Work request: The answer should be a faithful retyping of the records that follow, pictures excluded.
** Opening Records for the exercise block **
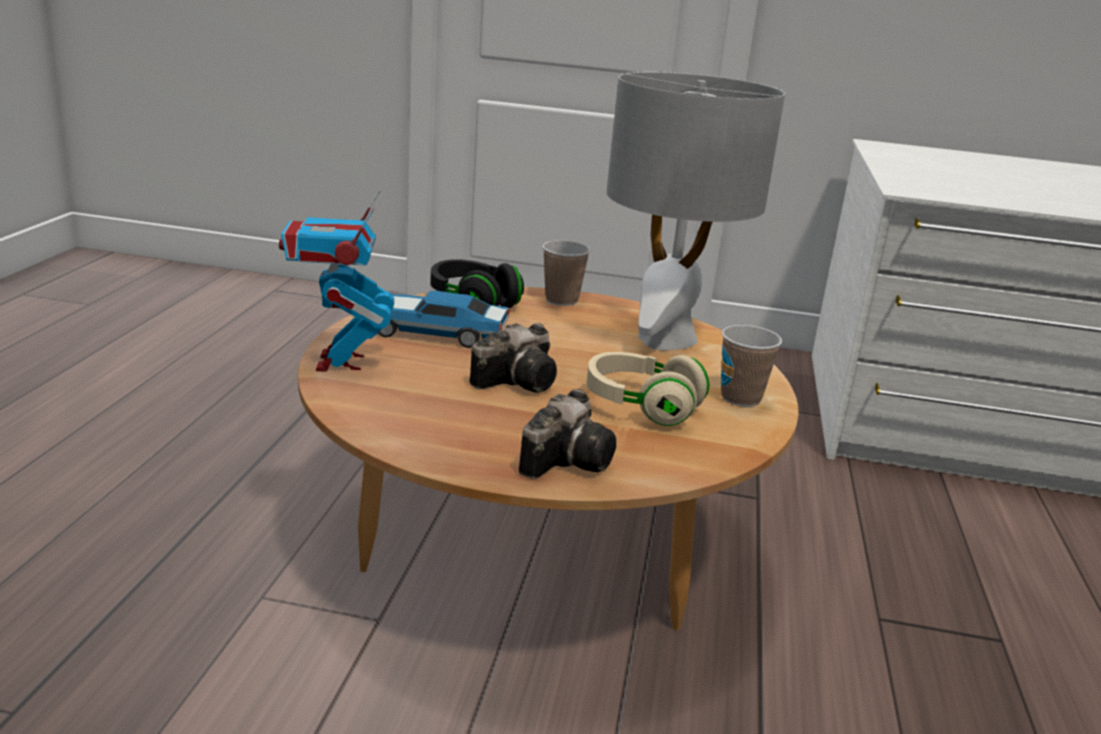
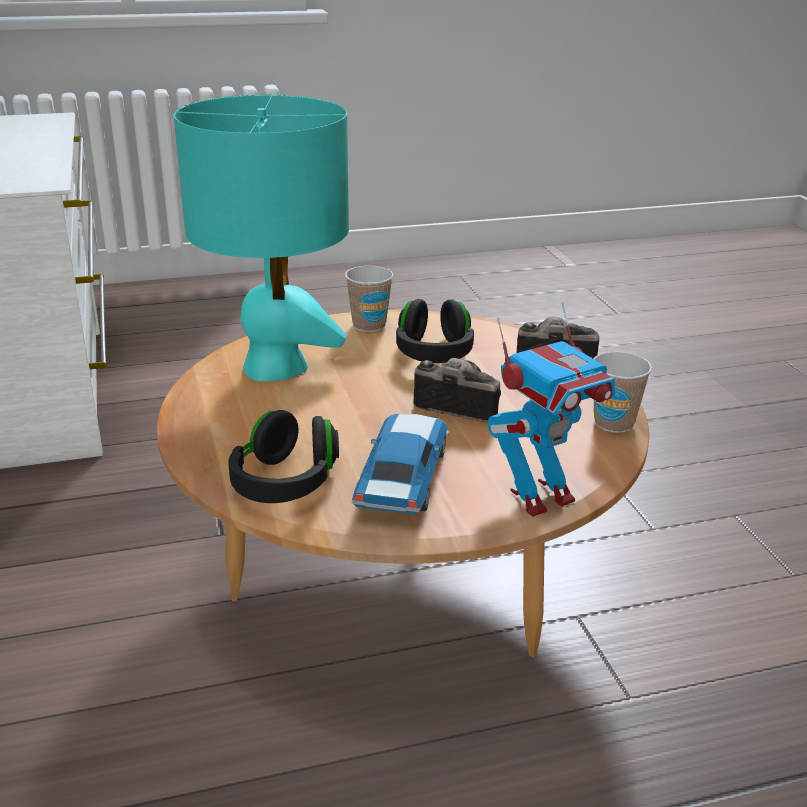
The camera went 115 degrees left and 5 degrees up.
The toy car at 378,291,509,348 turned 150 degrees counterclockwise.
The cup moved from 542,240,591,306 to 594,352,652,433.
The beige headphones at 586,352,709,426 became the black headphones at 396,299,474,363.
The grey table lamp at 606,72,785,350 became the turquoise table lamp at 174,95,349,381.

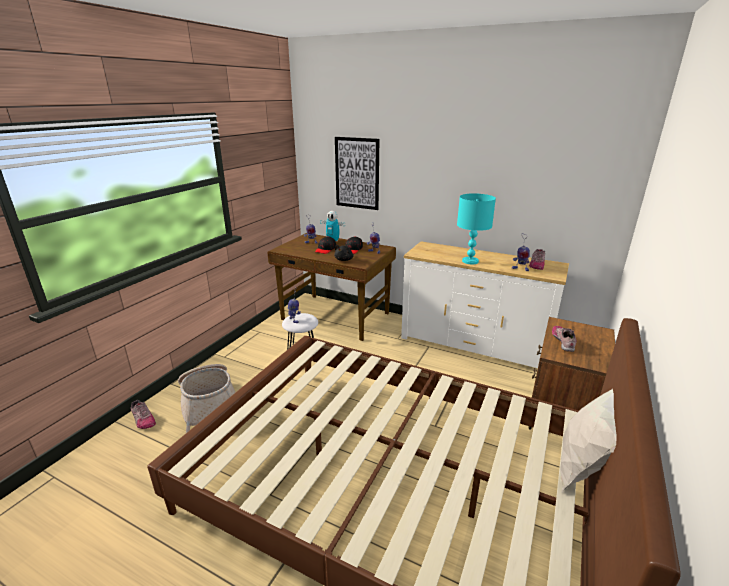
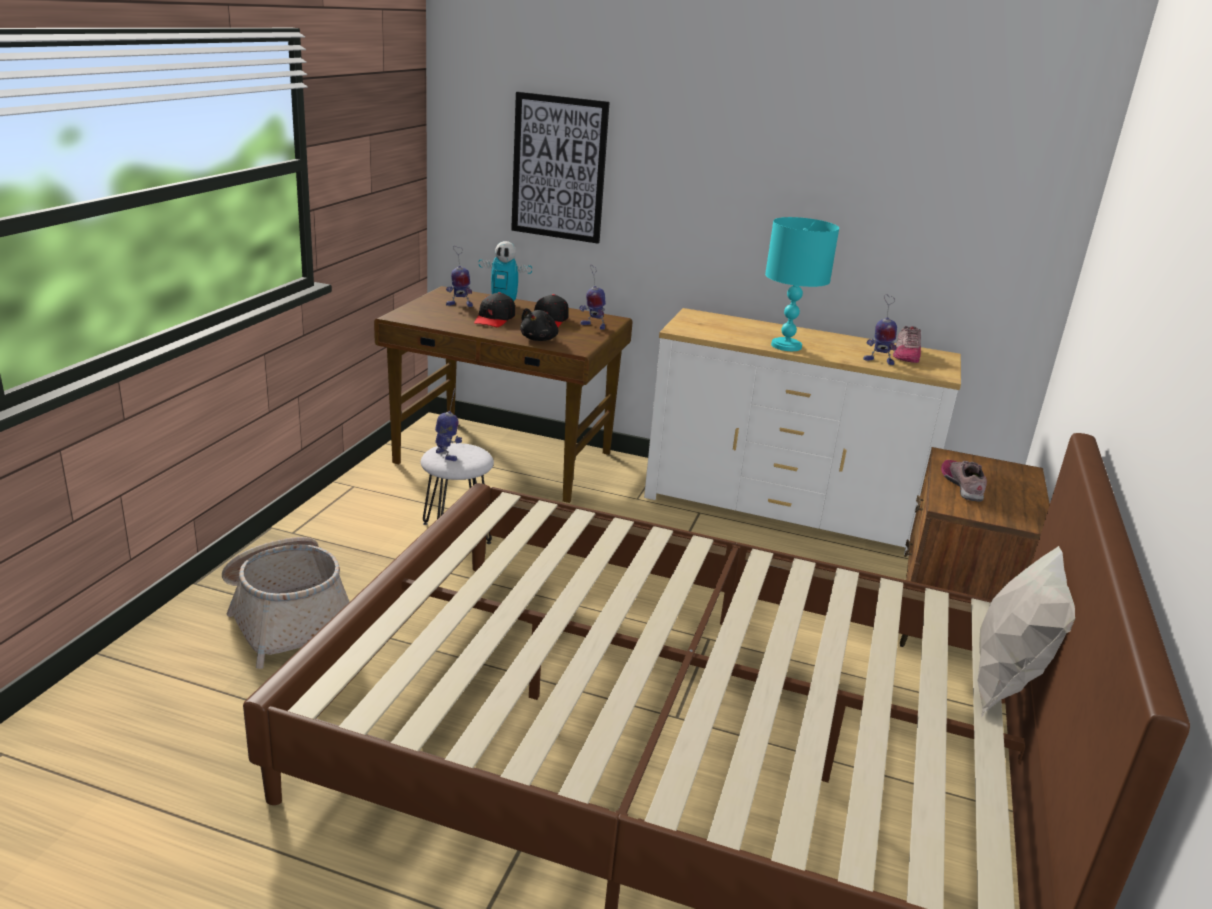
The camera went 10 degrees left and 0 degrees up.
The shoe at 131,400,156,429 disappeared.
** Closing Records for the exercise block **
Result of this task:
The camera went 115 degrees left and 5 degrees up.
The toy car at 378,291,509,348 turned 150 degrees counterclockwise.
The cup moved from 542,240,591,306 to 594,352,652,433.
The beige headphones at 586,352,709,426 became the black headphones at 396,299,474,363.
The grey table lamp at 606,72,785,350 became the turquoise table lamp at 174,95,349,381.

The camera went 10 degrees left and 0 degrees up.
The shoe at 131,400,156,429 disappeared.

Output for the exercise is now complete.